### TASK STATEMENT
Reproduce, word for word, every line starting at the line that contains "pm DOA - WY, Uva" and ending with the final line of the entries.

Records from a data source
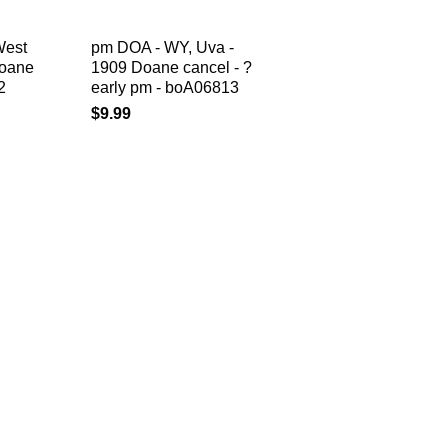
West
pm DOA - WY, Uva -
Doane
1909 Doane cancel - ?
2
early pm - boA06813
$9.99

### YOUR RESPONSE
pm DOA - WY, Uva -
Doane
1909 Doane cancel - ?
2
early pm - boA06813
$9.99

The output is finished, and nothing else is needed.